I won't reveal how Judge Friend ultimately ruled. (You can probably guess, and you would probably be right.) But I will add that this story had another layer to it: A very wealthy Republican named David Cord (Stephen Lang) puts Reddick Lockhart on a retainer in the amount of $12 million to keep fighting, ahem, the good fight against the internet titans.
The depths of his motives are as yet unknown, but for now, as he explained to Reddick, his goals are clear. "I want to save the country," he said. "January 6 changed everything. Too many people take America for granted. I don't."

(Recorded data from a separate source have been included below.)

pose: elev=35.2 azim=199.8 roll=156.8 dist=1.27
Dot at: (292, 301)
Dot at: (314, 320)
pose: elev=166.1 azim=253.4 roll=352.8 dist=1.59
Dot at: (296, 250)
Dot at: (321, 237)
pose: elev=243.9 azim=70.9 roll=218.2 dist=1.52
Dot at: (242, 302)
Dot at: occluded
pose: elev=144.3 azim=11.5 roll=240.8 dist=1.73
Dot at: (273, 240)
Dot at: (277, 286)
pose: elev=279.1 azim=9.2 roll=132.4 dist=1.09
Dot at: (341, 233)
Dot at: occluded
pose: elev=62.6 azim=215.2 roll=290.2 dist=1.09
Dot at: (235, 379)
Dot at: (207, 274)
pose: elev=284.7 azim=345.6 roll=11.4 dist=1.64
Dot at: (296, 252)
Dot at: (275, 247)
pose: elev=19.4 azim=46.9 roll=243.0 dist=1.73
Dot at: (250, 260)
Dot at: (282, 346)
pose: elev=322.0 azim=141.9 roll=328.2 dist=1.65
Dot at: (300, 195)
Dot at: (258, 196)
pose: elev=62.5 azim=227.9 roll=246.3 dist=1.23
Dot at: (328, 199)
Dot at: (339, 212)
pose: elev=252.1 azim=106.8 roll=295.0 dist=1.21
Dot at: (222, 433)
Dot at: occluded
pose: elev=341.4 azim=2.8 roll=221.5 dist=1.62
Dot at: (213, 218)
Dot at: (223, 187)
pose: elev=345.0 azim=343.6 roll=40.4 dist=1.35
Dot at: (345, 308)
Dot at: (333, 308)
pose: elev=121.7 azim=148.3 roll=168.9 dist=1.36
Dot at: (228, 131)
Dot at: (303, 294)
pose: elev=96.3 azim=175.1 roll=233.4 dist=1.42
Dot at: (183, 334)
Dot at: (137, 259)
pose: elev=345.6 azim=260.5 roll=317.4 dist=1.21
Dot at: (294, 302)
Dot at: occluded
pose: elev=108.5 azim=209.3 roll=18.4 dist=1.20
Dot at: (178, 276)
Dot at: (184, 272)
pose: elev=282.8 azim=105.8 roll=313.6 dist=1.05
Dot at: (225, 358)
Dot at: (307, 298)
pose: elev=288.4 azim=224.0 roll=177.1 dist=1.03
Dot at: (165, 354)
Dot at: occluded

This storyline, along with the one about the FBI coming after Kurt for potentially (if unknowingly) aiding one or more of the insurrectionists with their actions at the Capitol building on that fateful day, are powering this season of The Good Fight with the formidable gusto fans have come to expect. This is the kind of timely, topical, instructive info-drama that the prolific David E. Kelley used to bring us in his legal dramas, exploring issues that impact us all that we may not know anything about or understand, even if we think we do.
New episodes of The Good Fight premiere Thursdays on Paramount+.